#### PROBLEM DESCRIPTION:
Report back every line below that carries the word "Islandmagee".

#### RECORDS TO USE:

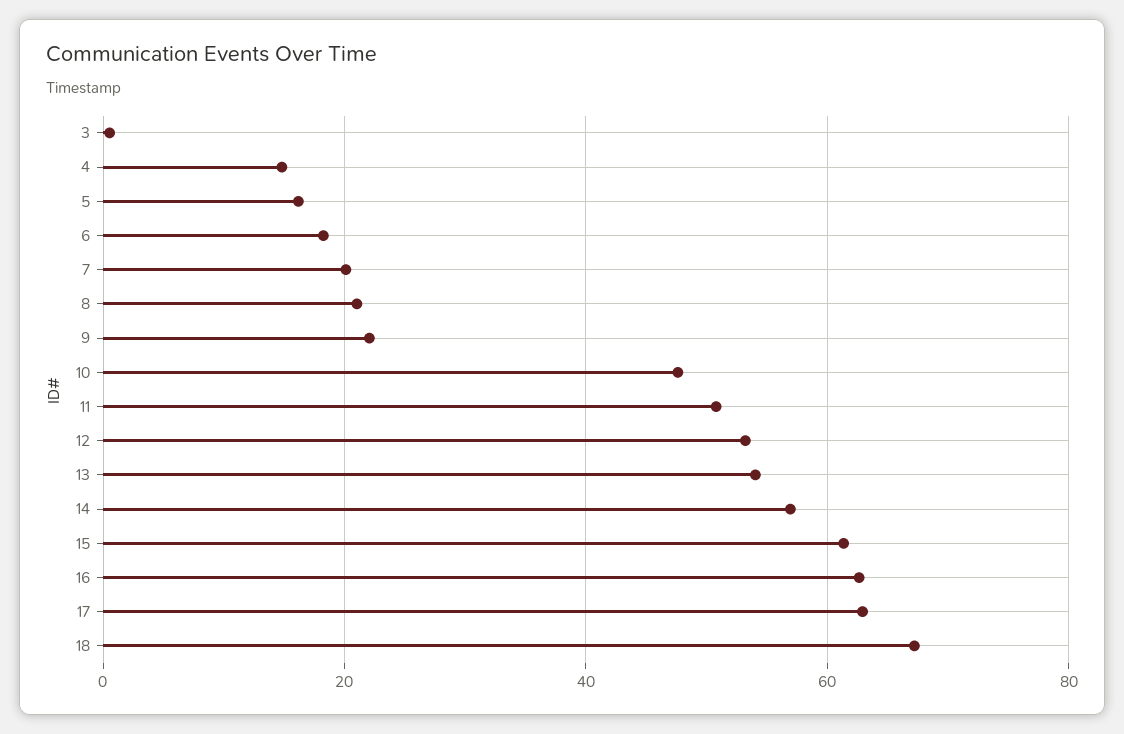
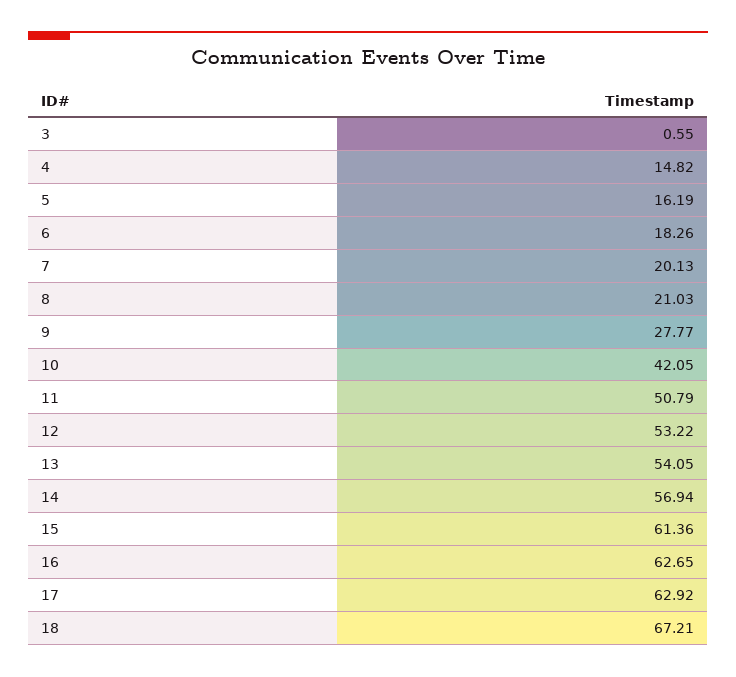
  {
    "3": 0.55,
    "4": 14.82,
    "5": 16.19,
    "6": 18.26,
    "7": 20.13,
    "8": 21.03,
-   "9": 22,
+   "9": 27.77,
-   "10": 48,
+   "10": 42.05,
    "11": 50.79,
    "12": 53.22,
    "13": 54.05,
    "14": 56.94,
    "15": 61.36,
    "16": 62.65,
    "17": 62.92,
    "18": 67.21
  }

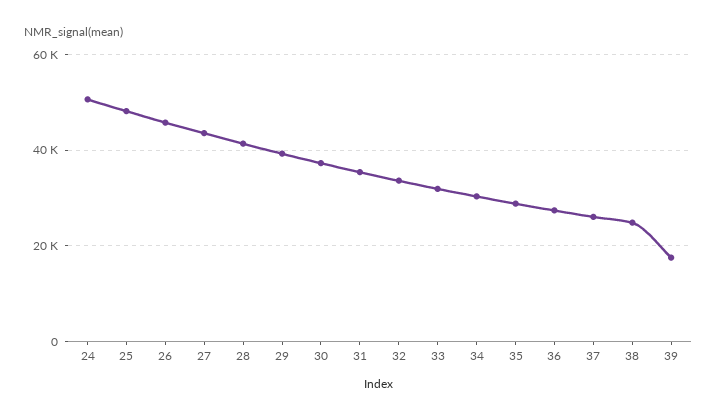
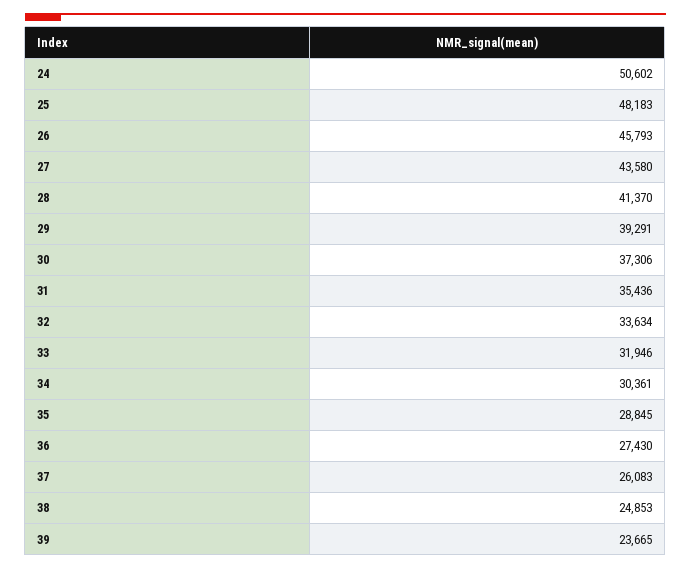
  {
    "24": 50602,
    "25": 48183,
    "26": 45793,
    "27": 43580,
    "28": 41370,
    "29": 39291,
    "30": 37306,
    "31": 35436,
    "32": 33634,
    "33": 31946,
    "34": 30361,
    "35": 28845,
    "36": 27430,
    "37": 26083,
    "38": 24853,
-   "39": 18000
+   "39": 23665
  }

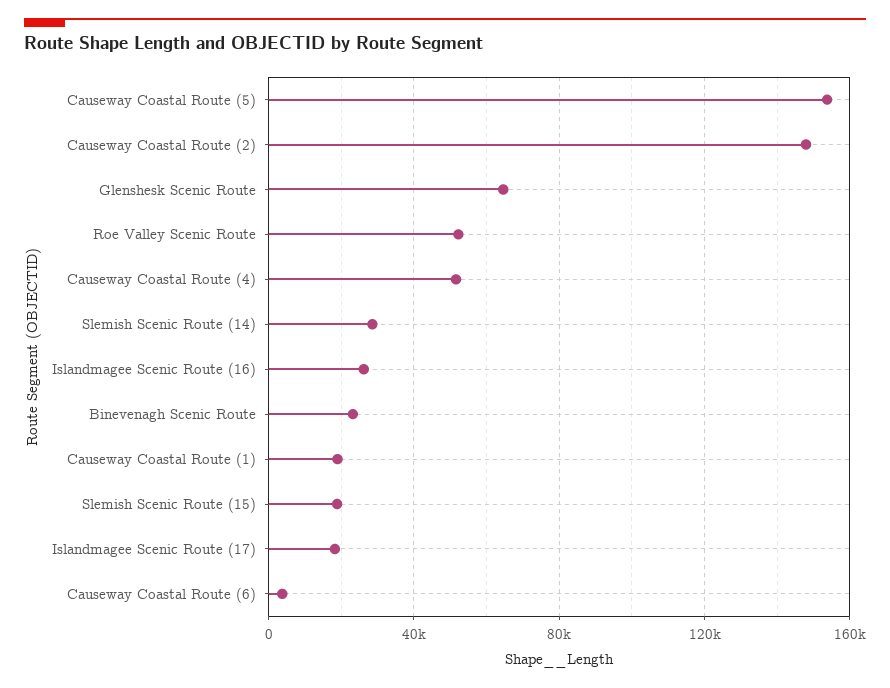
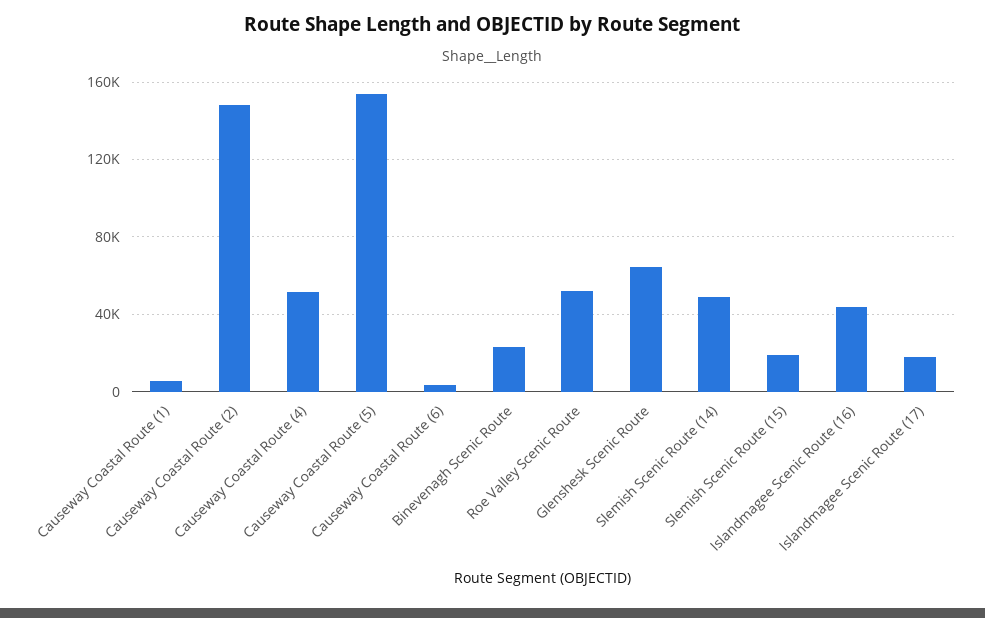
  {
    "Causeway Coastal Route (5)": 155000,
    "Causeway Coastal Route (2)": 150000,
    "Glenshesk Scenic Route": 65000,
    "Roe Valley Scenic Route": 50000,
    "Causeway Coastal Route (4)": 50000,
-   "Slemish Scenic Route (14)": 30000,
+   "Slemish Scenic Route (14)": 50000,
-   "Islandmagee Scenic Route (16)": 25000,
+   "Islandmagee Scenic Route (16)": 45000,
    "Binevenagh Scenic Route": 25000,
-   "Causeway Coastal Route (1)": 20000,
+   "Causeway Coastal Route (1)": 5000,
    "Slemish Scenic Route (15)": 20000,
    "Islandmagee Scenic Route (17)": 20000,
    "Causeway Coastal Route (6)": 5000
  }

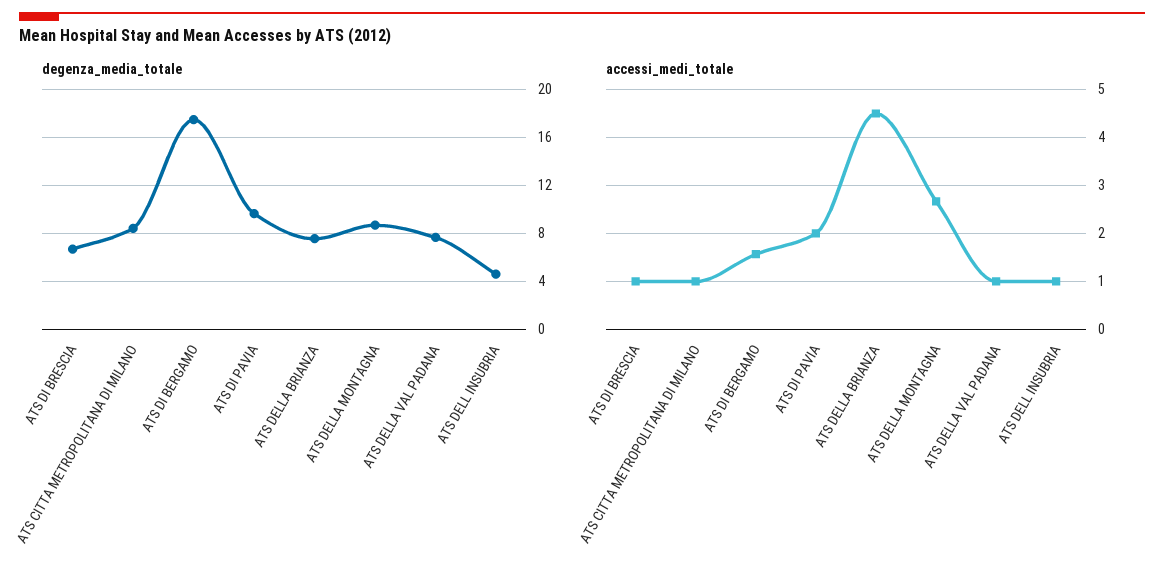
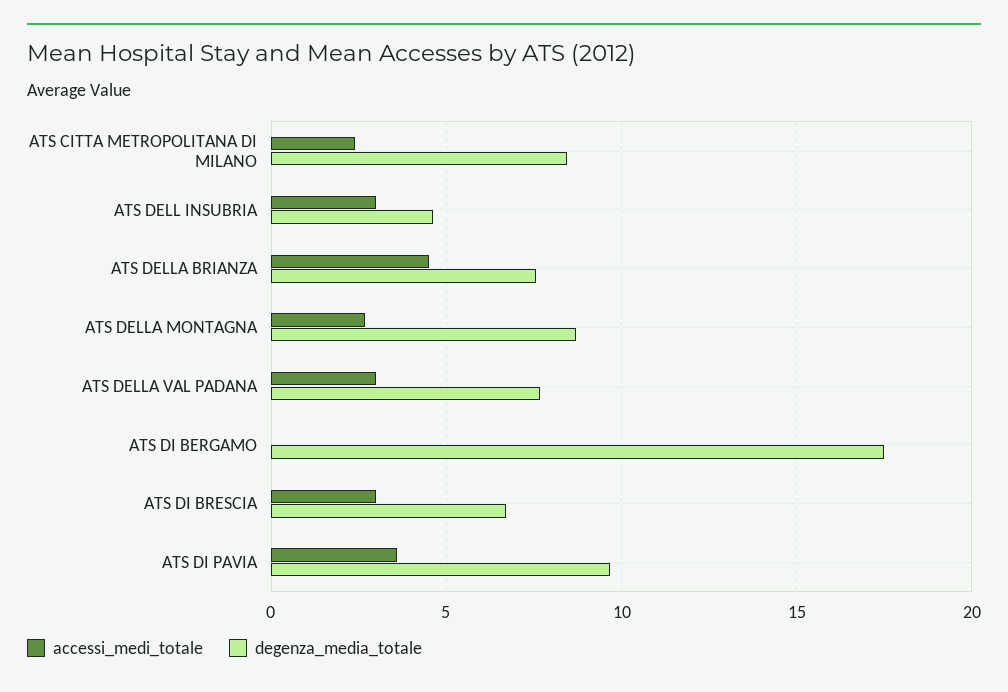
  {
    "degenza_media_totale": {
      "ATS DI BRESCIA": 6.5,
      "ATS CITTA METROPOLITANA DI MILANO": 8.5,
      "ATS DI BERGAMO": 17.5,
      "ATS DI PAVIA": 9.5,
      "ATS DELLA BRIANZA": 7.5,
      "ATS DELLA MONTAGNA": 8.5,
      "ATS DELLA VAL PADANA": 7.5,
      "ATS DELL INSUBRIA": 4.5
    },
    "accessi_medi_totale": {
-     "ATS DI BRESCIA": 1,
+     "ATS DI BRESCIA": 3,
-     "ATS CITTA METROPOLITANA DI MILANO": 1,
+     "ATS CITTA METROPOLITANA DI MILANO": 2.5,
-     "ATS DI BERGAMO": 1.6,
+     "ATS DI BERGAMO": 0,
-     "ATS DI PAVIA": 2,
+     "ATS DI PAVIA": 3.5,
      "ATS DELLA BRIANZA": 4.6,
      "ATS DELLA MONTAGNA": 2.6,
-     "ATS DELLA VAL PADANA": 1,
+     "ATS DELLA VAL PADANA": 3,
-     "ATS DELL INSUBRIA": 1
+     "ATS DELL INSUBRIA": 3
    }
  }

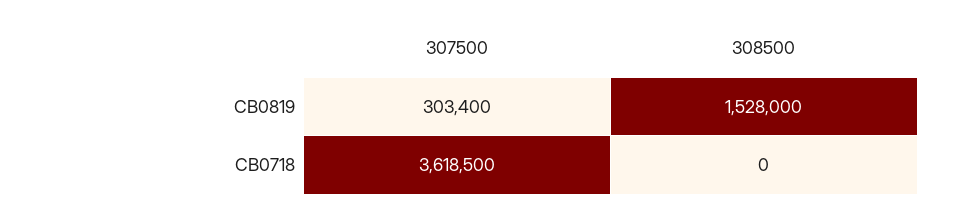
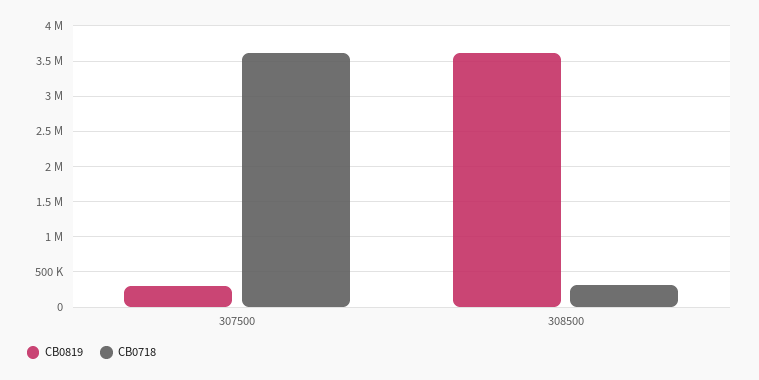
  {
    "CB0819": {
      "307500": 303400,
-     "308500": 1528000
+     "308500": 3600000
    },
    "CB0718": {
      "307500": 3618500,
-     "308500": 0
+     "308500": 300000
    }
  }

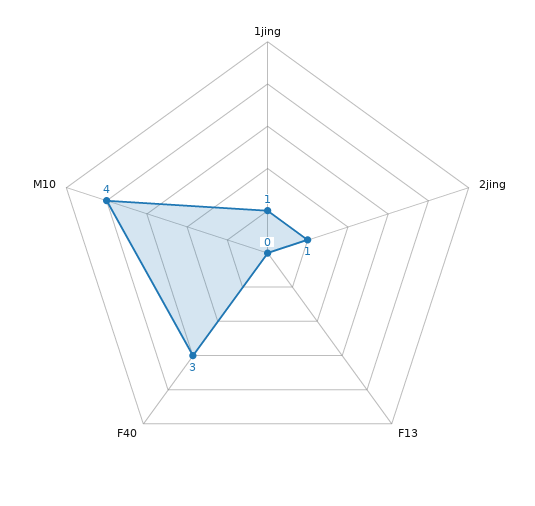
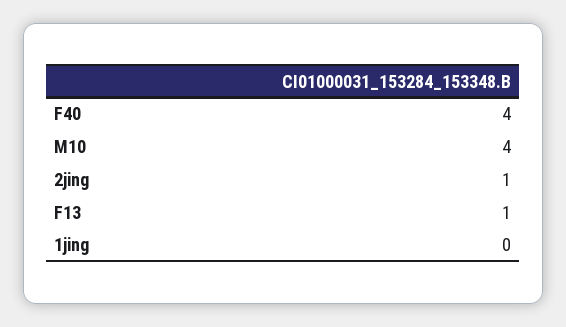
  {
-   "1jing": 1,
+   "1jing": 0,
    "2jing": 1,
-   "F13": 0,
+   "F13": 1,
-   "F40": 3,
+   "F40": 4,
    "M10": 4
  }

#### TASK RESPONSE:
-   "Islandmagee Scenic Route (16)": 25000,
+   "Islandmagee Scenic Route (16)": 45000,
    "Islandmagee Scenic Route (17)": 20000,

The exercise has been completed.